Naturalmente l’innovazione tecnologica non è tutto, come il guru della rivoluzione digitale Steve Jobs ci ha insegnato affermando che avrebbe barattato tutta la sua tecnologia per una serata con Socrate[9]. Ad ognuno il suo, insomma, mantenendo la “giusta distanza” tra uomo e macchine. Aprirsi al mondo digitale non significa sottovalutare i deficit strutturali della nostra macchina giudiziaria ma, piuttosto, guardare con fiducia ad un’auspicabile sinergia tra due realtà apparentemente inconciliabili.

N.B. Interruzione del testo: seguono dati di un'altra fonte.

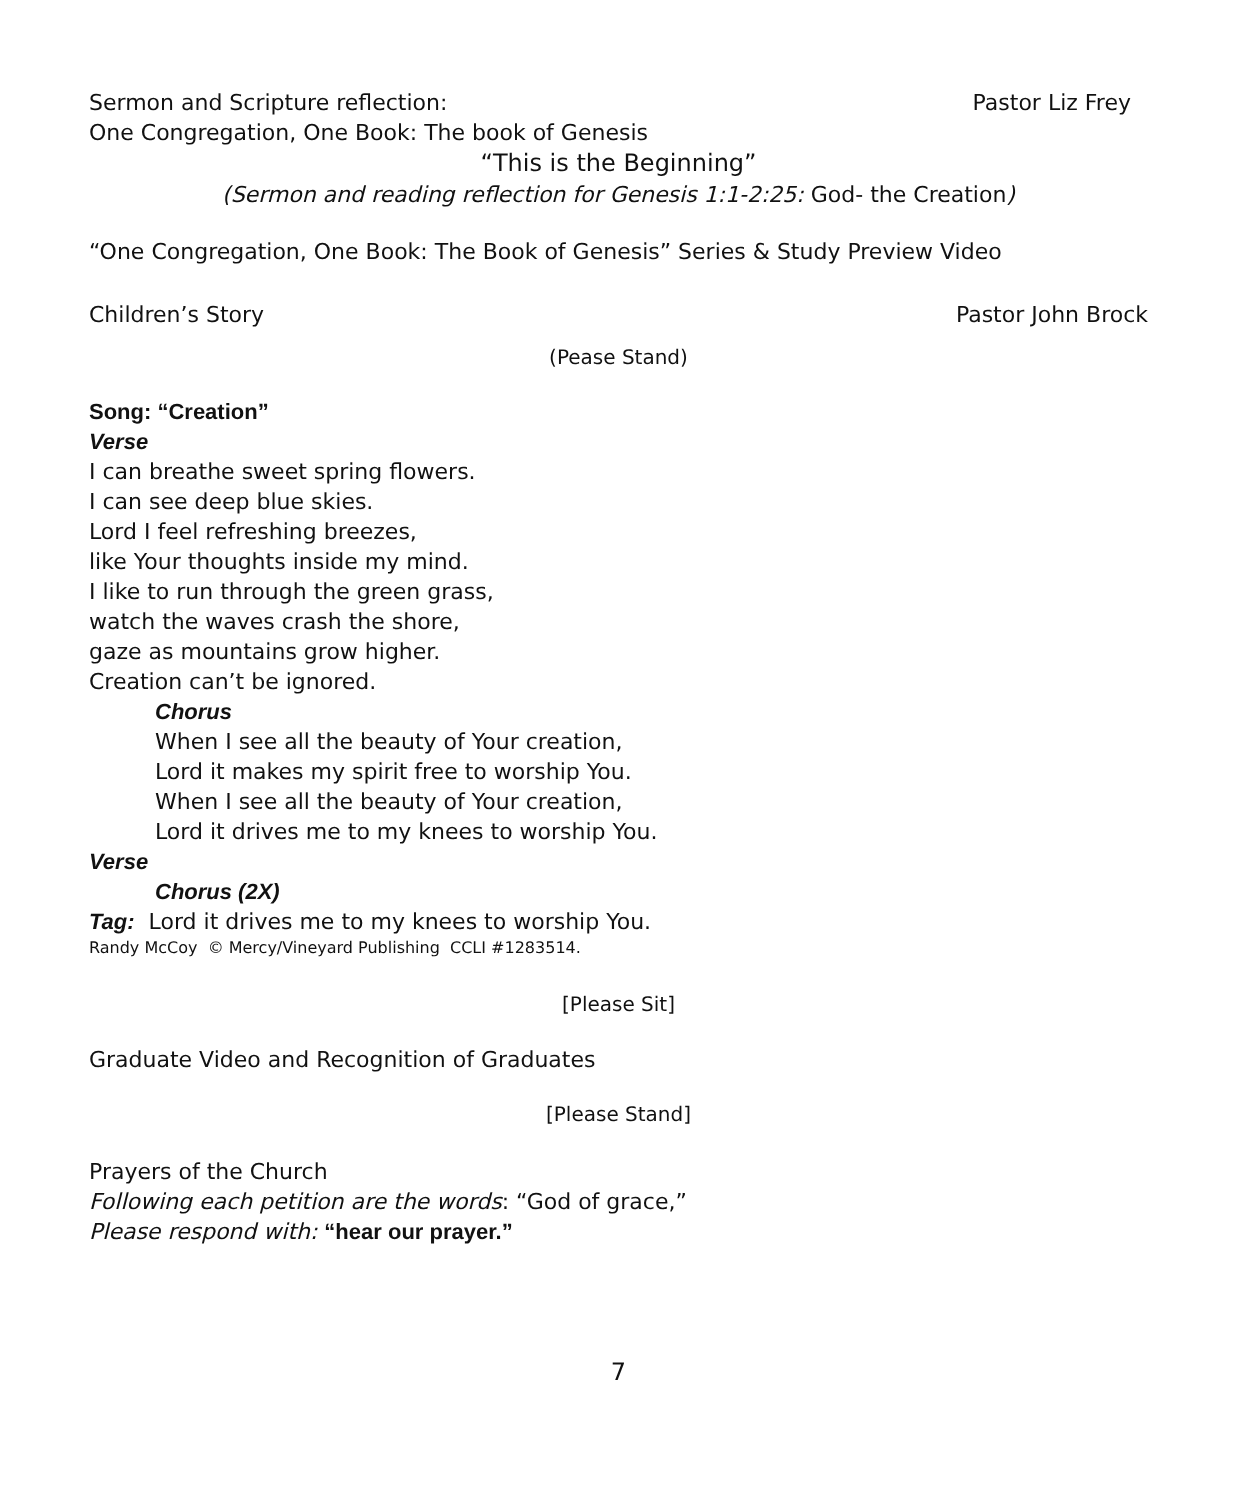Sermon and Scripture reflection: Pastor Liz Frey
One Congregation, One Book: The book of Genesis
“This is the Beginning”
(Sermon and reading reflection for Genesis 1:1-2:25: God- the Creation)
“One Congregation, One Book: The Book of Genesis” Series & Study Preview Video
Children’s Story Pastor John Brock
(Pease Stand)
Song: “Creation”
Verse
I can breathe sweet spring flowers.
I can see deep blue skies.
Lord I feel refreshing breezes,
like Your thoughts inside my mind.
I like to run through the green grass,
watch the waves crash the shore,
gaze as mountains grow higher.
Creation can’t be ignored.
Chorus
When I see all the beauty of Your creation,
Lord it makes my spirit free to worship You.
When I see all the beauty of Your creation,
Lord it drives me to my knees to worship You.
Verse
Chorus (2X)
Tag: Lord it drives me to my knees to worship You.
Randy McCoy © Mercy/Vineyard Publishing CCLI #1283514.
[Please Sit]
Graduate Video and Recognition of Graduates
[Please Stand]
Prayers of the Church
Following each petition are the words: “God of grace,”
Please respond with: “hear our prayer.”
7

In definitiva, non serve arroccarsi in un improbabile fortezza, perché il fossato è facilmente guadabile dal “nemico”. Sempre che qualcuno abbia voglia di farlo o non, piuttosto, di lasciare i suoi occupanti in uno splendido isolamento. Un po’ come i soldati dimenticati nell’ultimo avamposto della Fortezza Bastiani ai margini del deserto dei Tartari descritti da Dino Buzzati[10], in attesa di un nemico che mai arriverà.

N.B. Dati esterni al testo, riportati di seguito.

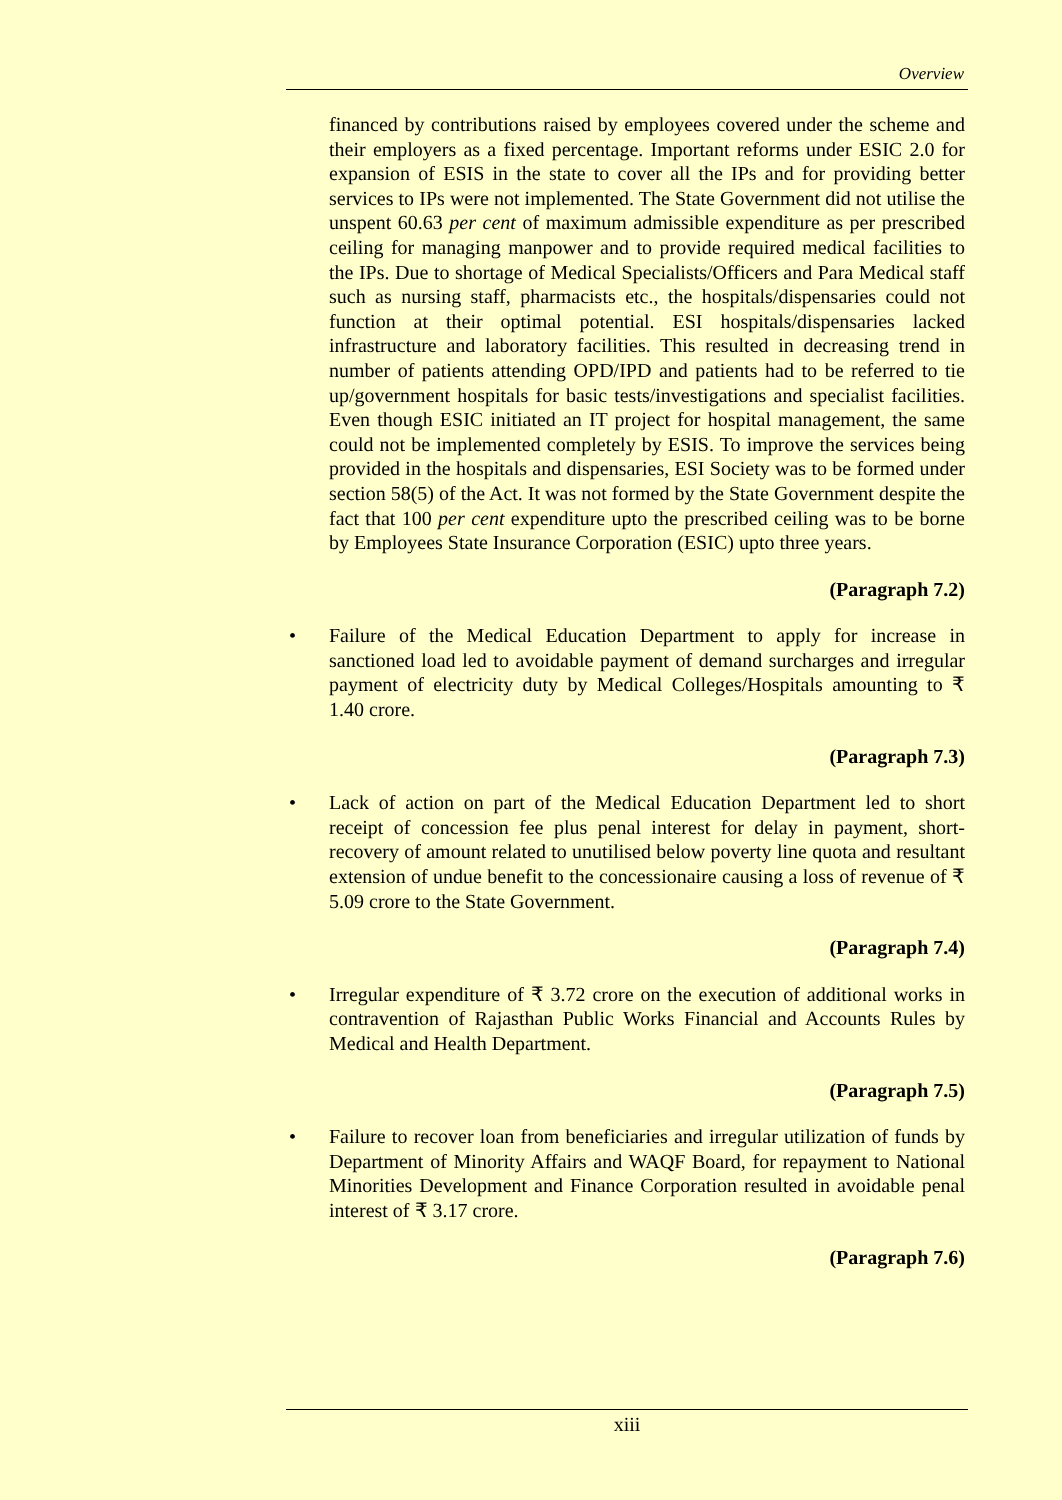Overview
financed by contributions raised by employees covered under the scheme and their employers as a fixed percentage. Important reforms under ESIC 2.0 for expansion of ESIS in the state to cover all the IPs and for providing better services to IPs were not implemented. The State Government did not utilise the unspent 60.63 per cent of maximum admissible expenditure as per prescribed ceiling for managing manpower and to provide required medical facilities to the IPs. Due to shortage of Medical Specialists/Officers and Para Medical staff such as nursing staff, pharmacists etc., the hospitals/dispensaries could not function at their optimal potential. ESI hospitals/dispensaries lacked infrastructure and laboratory facilities. This resulted in decreasing trend in number of patients attending OPD/IPD and patients had to be referred to tie up/government hospitals for basic tests/investigations and specialist facilities. Even though ESIC initiated an IT project for hospital management, the same could not be implemented completely by ESIS. To improve the services being provided in the hospitals and dispensaries, ESI Society was to be formed under section 58(5) of the Act. It was not formed by the State Government despite the fact that 100 per cent expenditure upto the prescribed ceiling was to be borne by Employees State Insurance Corporation (ESIC) upto three years.
(Paragraph 7.2)
•
Failure of the Medical Education Department to apply for increase in sanctioned load led to avoidable payment of demand surcharges and irregular payment of electricity duty by Medical Colleges/Hospitals amounting to ₹ 1.40 crore.
(Paragraph 7.3)
•
Lack of action on part of the Medical Education Department led to short receipt of concession fee plus penal interest for delay in payment, short-recovery of amount related to unutilised below poverty line quota and resultant extension of undue benefit to the concessionaire causing a loss of revenue of ₹ 5.09 crore to the State Government.
(Paragraph 7.4)
•
Irregular expenditure of ₹ 3.72 crore on the execution of additional works in contravention of Rajasthan Public Works Financial and Accounts Rules by Medical and Health Department.
(Paragraph 7.5)
•
Failure to recover loan from beneficiaries and irregular utilization of funds by Department of Minority Affairs and WAQF Board, for repayment to National Minorities Development and Finance Corporation resulted in avoidable penal interest of ₹ 3.17 crore.
(Paragraph 7.6)
xiii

Il cigno nero colpisce senza preavviso, e impone all’umanità di attrezzarsi per studiare soluzioni inedite al fine di affrontare la nuova quotidianità. Molto spesso costituisce lo strumento attraverso il quale si realizza l’affermazione di innovazioni che erano già presenti, seppur latenti, nella società e che preludono alla nascita di un “mondo nuovo”. In ogni campo. A noi il compito di far sì che ciò accada nel migliore dei modi possibili e senza strappi intollerabili con il “mondo antico”.

Ignorare l’arrivo del cigno nero, del resto, potrebbe voler dire assistere inermi al canto del cigno del processo penale.

 

 

[1] N.N. Taleb, Il cigno nero, Il Saggiatore, Milano, 2014.

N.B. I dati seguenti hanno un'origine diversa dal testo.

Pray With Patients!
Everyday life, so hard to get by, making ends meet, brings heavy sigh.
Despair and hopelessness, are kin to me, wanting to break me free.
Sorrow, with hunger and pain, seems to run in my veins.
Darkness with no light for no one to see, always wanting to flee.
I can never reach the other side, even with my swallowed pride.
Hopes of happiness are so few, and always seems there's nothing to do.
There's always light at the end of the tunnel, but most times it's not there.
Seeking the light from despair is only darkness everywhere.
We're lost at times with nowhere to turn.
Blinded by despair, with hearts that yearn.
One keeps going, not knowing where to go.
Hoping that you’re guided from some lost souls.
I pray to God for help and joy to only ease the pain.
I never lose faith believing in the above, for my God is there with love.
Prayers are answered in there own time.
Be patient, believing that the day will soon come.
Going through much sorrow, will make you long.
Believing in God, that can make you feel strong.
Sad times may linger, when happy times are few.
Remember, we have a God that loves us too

[2] Sull’espressione “da remoto,” semanticamente infelice, si vedano le sferzanti considerazioni di E. Amodio, Smettiamo di storpiare l’italiano con il lugubre “da remoto”, in questa Rivista, 24 aprile 2020.

[3] Consultabile qui.

[4] Che si tratti di un fenomeno di portata globale, del resto, è attestato dall’esistenza di un sito web britannico paragovernativo dedicato alle esperienze di processo a distanza nel mondo, consultabile all’indirizzo https://remotecourts.org.

[5] Si rinvia a S. Lorusso, La mutata fisionomia della partecipazione a distanza al dibattimento e il vulnus delle garanzie difensive, in Aa. Vv., Il fragile mosaico delle garanzie difensive. Dalla legge Orlando alle scelte della XVIII legislatura, a cura di S. Lorusso, Giappichelli, Torino, in corso di pubblicazione, e ai riferimenti dottrinali e giurisprudenziali ivi contenuti.

[6] Il riferimento è al documento licenziato il 13 aprile 2020 dal direttivo dell’Associazione tra gli Studiosi del Processo Penale G.D. Pisapia,  nel quale si evoca una “giustizia sommaria” fatta di «trattamenti e pronunce, più che inaffidabili, oggettivamente e istituzionalmente ingiusti».

[7] Cfr. F. Cordero, Procedura penale, 9a ed., Giuffrè, Milano, 2012, p. 1074, che lo definisce «l’unico accertamento “sommario” ammesso dal sistema».

[8] In questi termini O. Mazza, Distopia del processo a distanza, in Arch. pen. online, 2020, fasc. 1, p 1, nell’ambito di una critica serrata delle nuove norme sotto il profilo concettuale e delle loro ricadute applicative.

[9] S. Jobs, Intervista, in Newsweek, 29 ottobre 2001.

[10] D. Buzzati, Il deserto dei Tartari, Rizzoli & C., Milano-Roma, 1940.